Wales has so much to offer and it's a fantastic place to holiday with children. It's a shame we were a bit restricted with days out due to Covid (no castles open and boat trips hard to find) but we made the best of the situation and I think the kids enjoyed themselves!

Friday 21 August 2020

Visiting the Sunflower Picking Patch in Hampshire

Today we visited a beautiful sunflower field in Hampshire, an instagrammer's dream! Sunflower Picking Patch is located in Fordingbridge and they are open to visitors throughout August. 

I've been to a pumpkin patch before but never sunflowers (the same company run both from the same location!) so we thought it would be a fun visit for the kids and something a bit different. 

You can book tickets in advance or pay on the gate, however they do limit numbers so I would definitely advise booking online. We booked in advance and just had to show the email at the front gate. The cost is £6 per person, however under 4's go free. 

Parking is free and plentiful and the Sunflower Picking Patch is very easy to find if you are coming from the Ringwood direction. It's on the main road and you can't miss it! 

Once you get inside you can head straight for the sunflowers, although a friendly member of staff advised us to leave that until last.
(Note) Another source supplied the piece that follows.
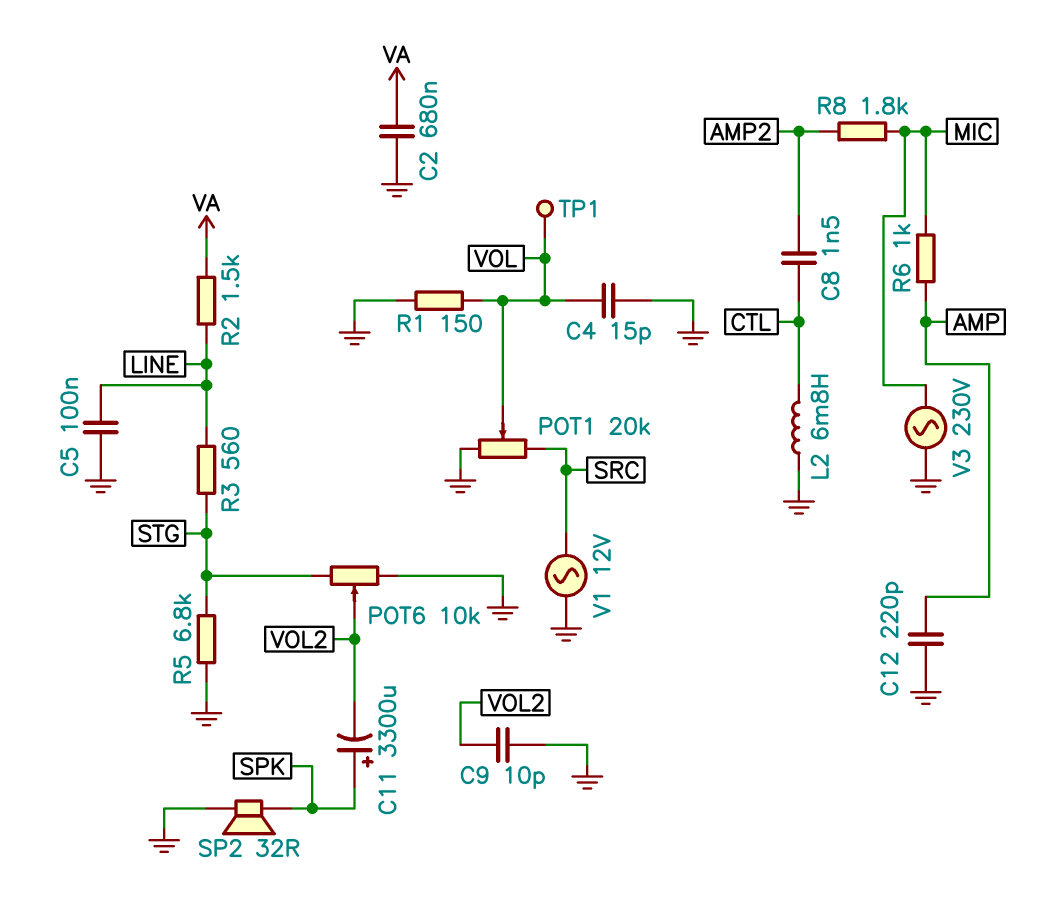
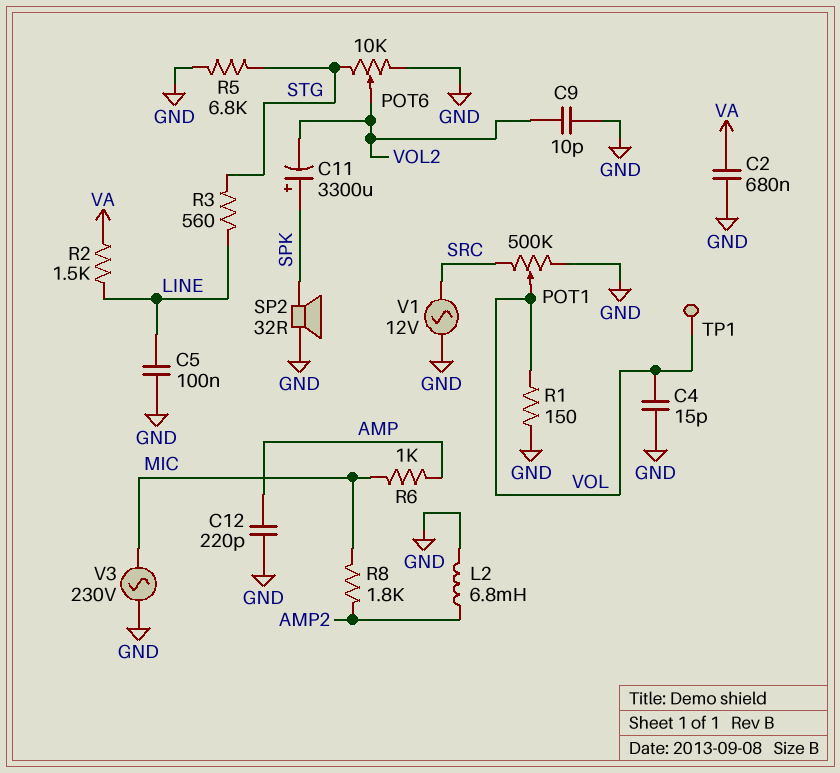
C8: 1.5nF (AMP2, CTL) -> none
L2: 6.8mH (CTL, GND) -> 6.8mH (AMP2, GND)
POT1: 20k (GND, SRC, wiper VOL) -> 500k (GND, SRC, wiper VOL)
You might want to pick yourself a bunch of sunflowers so it makes sense not to have to carry them around with you. 

There are crafts available to purchase and we saw some lovely looking sunflower pails that children were painting. We opted for a tin can bee/ladybird kit and handily this was all contained inside the tin so it was easy for us to take home without having to do it there and then. One to save for a rainy afternoon! 

There was an ice cream van on site, plus toilets and also a fab little play area which our kids really enjoyed playing on. The noisy cars were a big hit! There was a lovely swing that is perfect for having your photo taken on. 

The Maize Maze on site is really impressive and is over 4 football pitches in area with almost 2000m of path! (We got lost and I'm certain we covered every one of those metres!). The maze has been designed with Covid in mind and has nice big pathways so there is plenty of room for social distancing. It's a bit uneven underfoot but you could definitely take a buggy round - my friend did just this and had no issues. 

The maze is bee themed and features 9 fact boards along the way with a surprise in the middle which you might spot peeking over the top of the maize plants. We loved getting to the middle and it was reassuring to know we weren't completely lost! 

The sunflower field was our last stop of the afternoon and it was a sight to behold - hundreds and hundreds of bright sunflowers swaying in the wind. We walked around the entire perimeter of the sunflowers and found the best flowers over the nearest side. Alot of the flowers on the far side were already starting to droop but to be honest, there were so many that you wouldn't have any problems finding the perfect sunflower! 

If you choose to purchase some sunflowers, they are priced at £1 per flower of 6 for £5. You can bring your own secateurs but they do have spares you can borrow. 

There are plenty of perfect spots for photos and lots of little pathways through the sunflowers if you wanted to go further into the field. 

We had a lovely afternoon and really enjoyed our visit. If you want to pick some sunflowers of your own, be quick because you only have until the 31st of August. It's definitely worth following them on social media too because they will update on bad weather closures. And it's definitely nicer to visit on a sunny day!